The vast majority of Muslims live in developing countries with all that life entails in such societies in terms of poverty and social injustice, not to mention the often corrupt and repressive regimes that dominate political life in many places. And since the wave of anti-colonial struggles and the rise of various nationalisms that more or less fizzled out in the 1970s, these societies—with a few exceptions—have failed to recapture that sense of unity and purpose that prevailed as they fought for their liberation.

In the Arab world, the malaise has only been exacerbated by a series of humiliating military defeats and occupations either at the hands of Israel or the United States. Even the tumultuous and, at first, hopeful events that unfolded during the “Arab Spring” did little to reverse the prevailing despair. Worse yet, it led to the strengthening of the most reactionary forces in the region, unleashing the long-repressed radical Islamists with the open support and sponsorship of the Gulf monarchies and emirates on the official level.

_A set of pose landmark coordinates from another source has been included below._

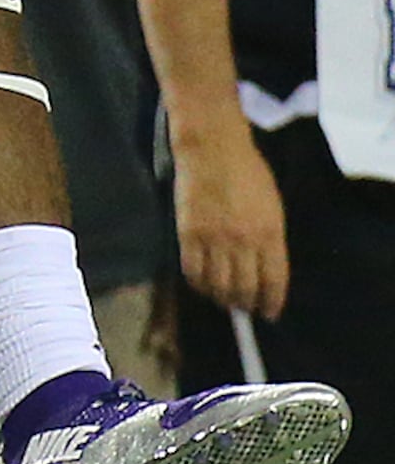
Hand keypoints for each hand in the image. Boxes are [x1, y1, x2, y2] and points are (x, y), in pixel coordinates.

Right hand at [175, 122, 291, 318]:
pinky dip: (198, 283)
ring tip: (222, 299)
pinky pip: (192, 270)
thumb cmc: (247, 175)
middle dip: (245, 303)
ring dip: (221, 297)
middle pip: (244, 288)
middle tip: (243, 307)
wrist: (213, 150)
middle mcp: (244, 240)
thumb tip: (263, 273)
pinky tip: (203, 284)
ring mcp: (215, 238)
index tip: (269, 313)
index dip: (271, 302)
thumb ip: (270, 240)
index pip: (274, 281)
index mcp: (271, 233)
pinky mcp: (189, 233)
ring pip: (217, 285)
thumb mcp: (272, 208)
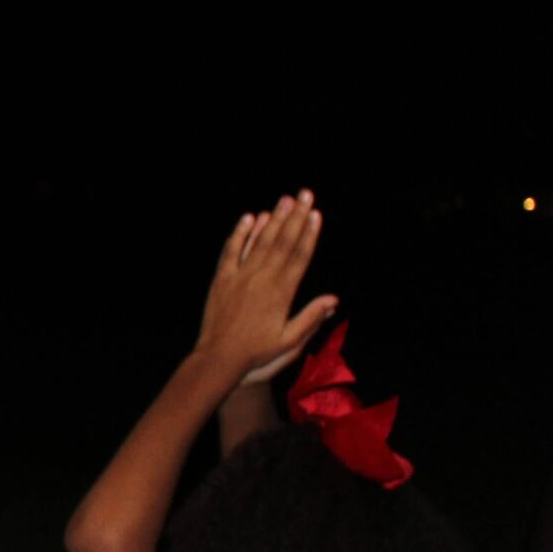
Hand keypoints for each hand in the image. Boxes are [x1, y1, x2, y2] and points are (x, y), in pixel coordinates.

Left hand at [196, 192, 336, 384]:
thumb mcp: (289, 341)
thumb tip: (333, 300)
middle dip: (296, 216)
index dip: (309, 234)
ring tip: (285, 200)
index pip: (299, 256)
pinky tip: (251, 217)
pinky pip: (232, 250)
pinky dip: (241, 233)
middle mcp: (262, 279)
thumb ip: (311, 317)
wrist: (218, 357)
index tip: (317, 214)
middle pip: (282, 242)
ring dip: (273, 219)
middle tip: (305, 194)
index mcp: (281, 293)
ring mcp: (240, 276)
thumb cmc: (256, 352)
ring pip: (260, 242)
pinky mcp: (222, 278)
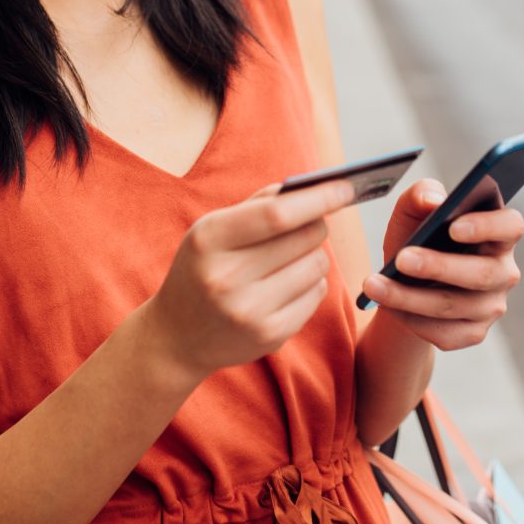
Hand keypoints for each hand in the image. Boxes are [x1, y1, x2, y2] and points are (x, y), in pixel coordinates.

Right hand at [144, 180, 356, 380]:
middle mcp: (226, 277)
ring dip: (313, 256)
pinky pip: (317, 294)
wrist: (177, 337)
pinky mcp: (269, 335)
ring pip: (317, 265)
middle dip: (317, 225)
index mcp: (209, 239)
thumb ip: (258, 205)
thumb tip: (313, 187)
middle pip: (305, 238)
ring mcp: (248, 311)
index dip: (318, 198)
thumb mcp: (213, 231)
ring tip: (288, 261)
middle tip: (308, 225)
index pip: (278, 214)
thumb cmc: (203, 269)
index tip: (346, 188)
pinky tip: (285, 287)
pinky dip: (311, 283)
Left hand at [360, 180, 523, 350]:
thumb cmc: (416, 238)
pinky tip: (388, 306)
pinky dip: (411, 320)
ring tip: (374, 285)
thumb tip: (432, 201)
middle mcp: (503, 271)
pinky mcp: (474, 332)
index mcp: (498, 233)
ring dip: (410, 297)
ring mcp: (492, 305)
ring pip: (454, 305)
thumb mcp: (412, 212)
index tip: (453, 226)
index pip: (511, 226)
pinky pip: (445, 333)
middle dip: (439, 266)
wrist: (403, 282)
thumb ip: (422, 194)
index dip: (488, 226)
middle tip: (402, 259)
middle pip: (482, 273)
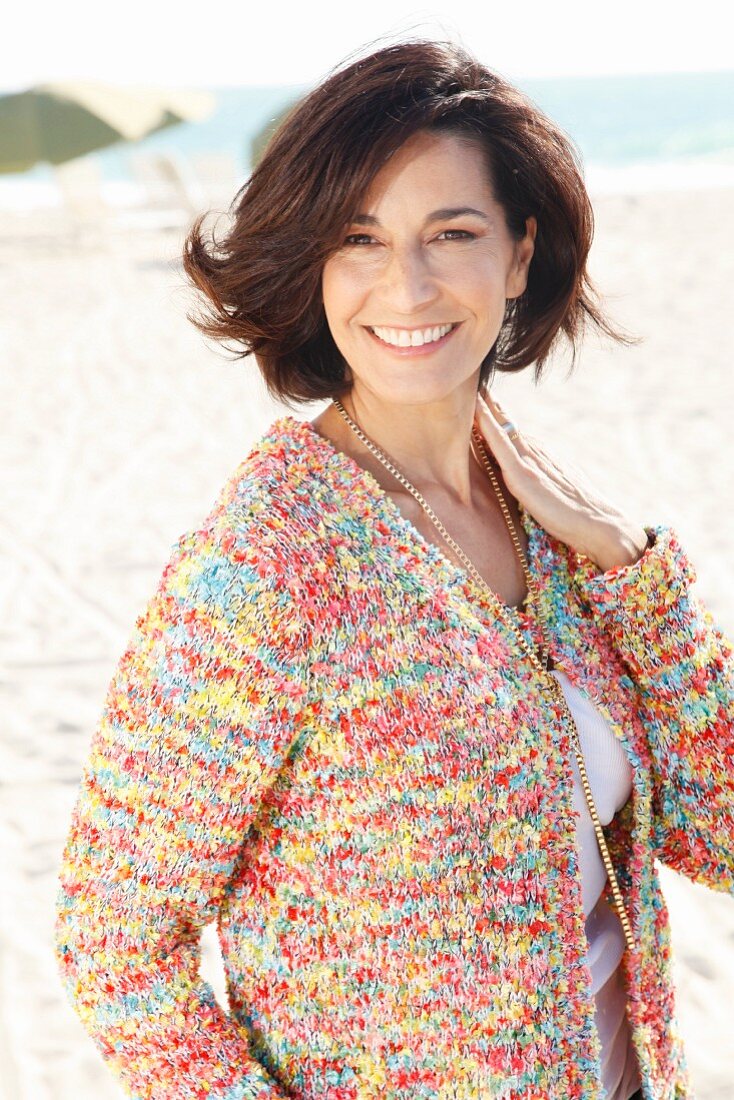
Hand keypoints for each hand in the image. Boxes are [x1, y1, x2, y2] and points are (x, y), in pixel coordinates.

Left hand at [474, 388, 649, 572]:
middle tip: (470, 380)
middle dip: (487, 402)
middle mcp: (534, 451)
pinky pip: (500, 444)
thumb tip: (520, 480)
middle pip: (504, 422)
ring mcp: (529, 460)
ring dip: (483, 407)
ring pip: (500, 426)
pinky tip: (476, 411)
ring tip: (467, 385)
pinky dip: (487, 425)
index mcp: (539, 455)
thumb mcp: (551, 490)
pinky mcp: (523, 474)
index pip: (511, 430)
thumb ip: (536, 480)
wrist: (598, 525)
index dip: (495, 413)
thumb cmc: (576, 516)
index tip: (479, 394)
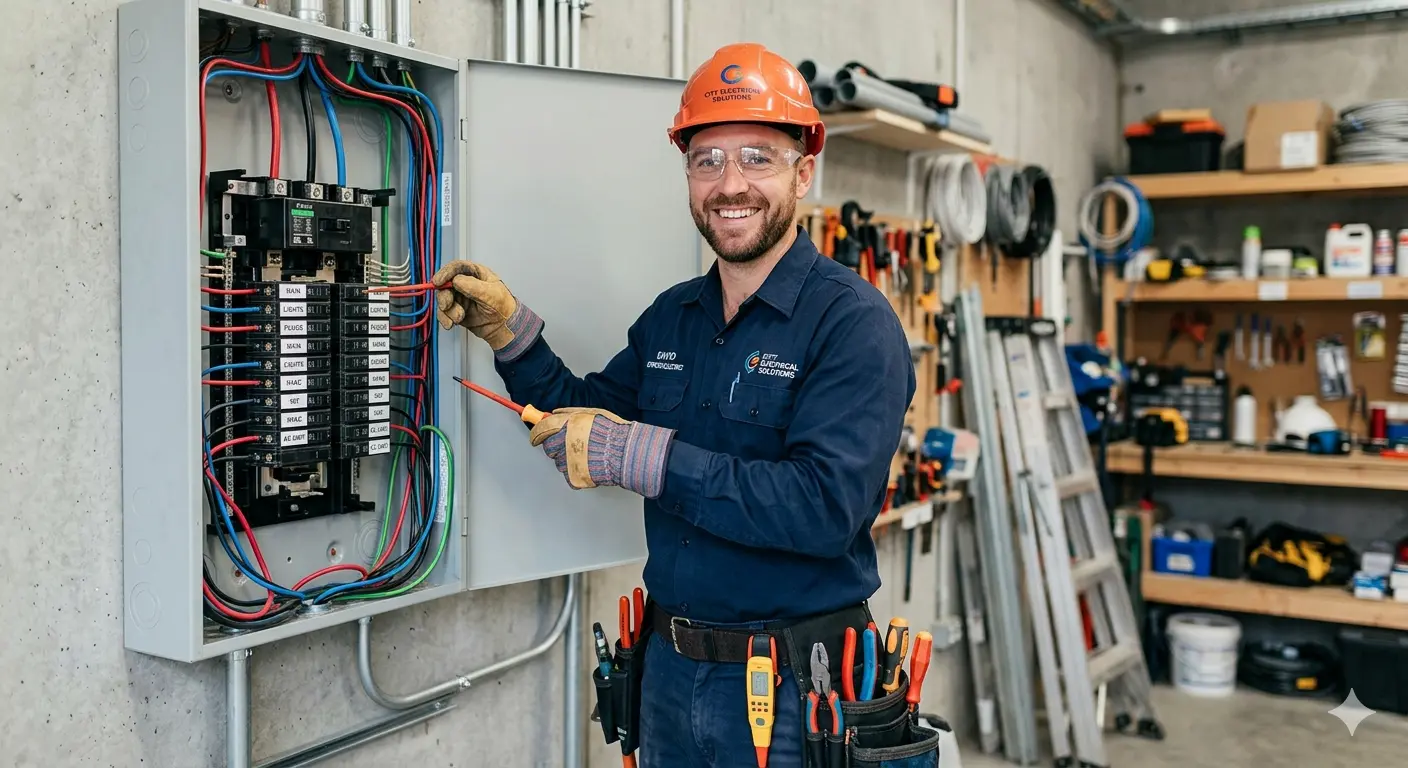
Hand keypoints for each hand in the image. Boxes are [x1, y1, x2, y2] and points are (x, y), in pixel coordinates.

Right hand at [431, 261, 541, 359]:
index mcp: (475, 273)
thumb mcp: (491, 294)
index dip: (445, 273)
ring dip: (447, 310)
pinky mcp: (456, 310)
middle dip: (444, 296)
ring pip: (444, 300)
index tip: (438, 282)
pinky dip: (444, 319)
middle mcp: (465, 284)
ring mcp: (460, 298)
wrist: (505, 327)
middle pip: (446, 284)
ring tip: (458, 318)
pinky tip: (450, 324)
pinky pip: (444, 313)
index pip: (456, 268)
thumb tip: (456, 280)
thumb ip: (473, 286)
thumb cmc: (504, 306)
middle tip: (447, 305)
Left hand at [528, 407, 674, 497]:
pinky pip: (569, 475)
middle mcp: (564, 443)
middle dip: (555, 446)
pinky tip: (589, 465)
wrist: (626, 453)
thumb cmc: (612, 432)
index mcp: (566, 425)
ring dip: (567, 459)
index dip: (536, 433)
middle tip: (569, 445)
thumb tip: (554, 412)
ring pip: (559, 463)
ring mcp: (568, 462)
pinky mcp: (574, 477)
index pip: (541, 429)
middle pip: (548, 448)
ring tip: (586, 455)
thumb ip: (570, 412)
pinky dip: (576, 472)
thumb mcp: (592, 413)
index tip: (535, 436)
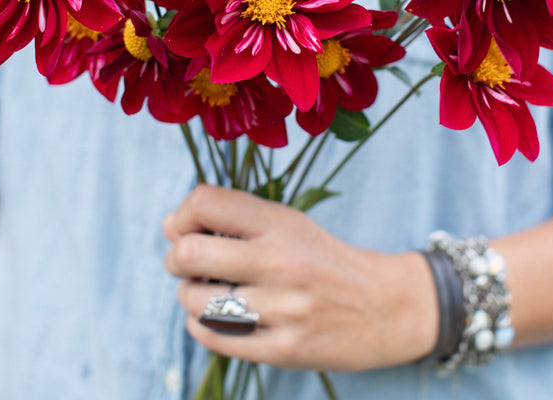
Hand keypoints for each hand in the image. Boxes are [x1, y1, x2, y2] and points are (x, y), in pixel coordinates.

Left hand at [163, 184, 436, 371]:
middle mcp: (280, 261)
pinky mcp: (284, 349)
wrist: (383, 306)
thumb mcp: (288, 223)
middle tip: (188, 263)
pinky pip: (213, 338)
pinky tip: (217, 317)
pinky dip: (202, 326)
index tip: (189, 226)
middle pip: (188, 254)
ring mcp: (282, 308)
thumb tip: (168, 226)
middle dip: (175, 258)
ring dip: (189, 295)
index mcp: (281, 222)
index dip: (183, 214)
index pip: (205, 202)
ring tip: (207, 292)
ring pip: (194, 301)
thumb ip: (232, 217)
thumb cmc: (324, 259)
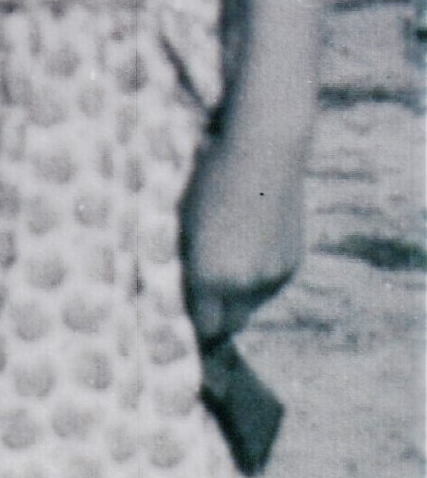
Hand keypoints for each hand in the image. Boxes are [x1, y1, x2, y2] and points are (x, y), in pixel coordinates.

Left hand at [181, 125, 305, 343]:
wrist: (264, 153)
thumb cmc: (210, 177)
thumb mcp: (185, 221)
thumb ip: (188, 262)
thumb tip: (188, 288)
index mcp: (210, 275)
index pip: (203, 324)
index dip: (194, 322)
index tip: (187, 313)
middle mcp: (243, 285)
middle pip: (231, 324)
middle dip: (218, 316)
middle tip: (207, 297)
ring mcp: (273, 276)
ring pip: (253, 303)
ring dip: (240, 292)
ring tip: (231, 258)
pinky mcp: (293, 263)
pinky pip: (272, 283)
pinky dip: (261, 274)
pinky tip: (253, 243)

Such is the general context that has led to the proliferation of groups like Daesh, and it will take time for these underlying factors to change in any significant way. That, however, does not mean that nothing can be done to fight these organizations and their network of support. Quite the contrary, in many ways the emergence of Daesh can be turned into an opportunity to bring about a speedier end to the takfiri experiment altogether.

Smash the State

To begin with, Daesh’s growth over the past two years has been meteoric, to say the least, but its project is in no way sustainable over time. The group’s fundamental strategy is to be constantly on the offensive on all fronts, inviting anyone sitting on the sidelines to bomb the “caliphate” to smithereens. And even those living under their control, who may have well supported them at first, quickly begin to chafe at their rule.

Also, the fact that Daesh has distinguished itself by actually claiming a geographical area renders it far more vulnerable to physical destruction than the likes of al-Qaeda, which operates in diffuse cells, occasionally carrying out bold attacks like the recent one on the Radisson hotel in Mali. (The latter’s approach seems to have lost much of its appeal, given how quickly it was eclipsed by Daesh in many parts of the world.)

In the long run, Daesh has no way of surviving as a caliphate and its star will eventually wane, even among many of its supporters. Nevertheless, the group poses an immediate and pressing danger due to the scale of horror it is capable of committing each additional day it survives. (The Khmer Rouge, for example, only managed to rule Cambodia for four years, in which time their policies led to the death of over 1.5 million people, in a country whose population was only 8 million at the time.)

More importantly, smashing the “Islamic State” would represent a strategic blow to the further growth of these extreme forces of reaction as a whole. Only then can we begin to focus on the equally difficult task of dealing with the structural and underlying causes that led to its rise, which is certain to be a longer, far more complicated, process.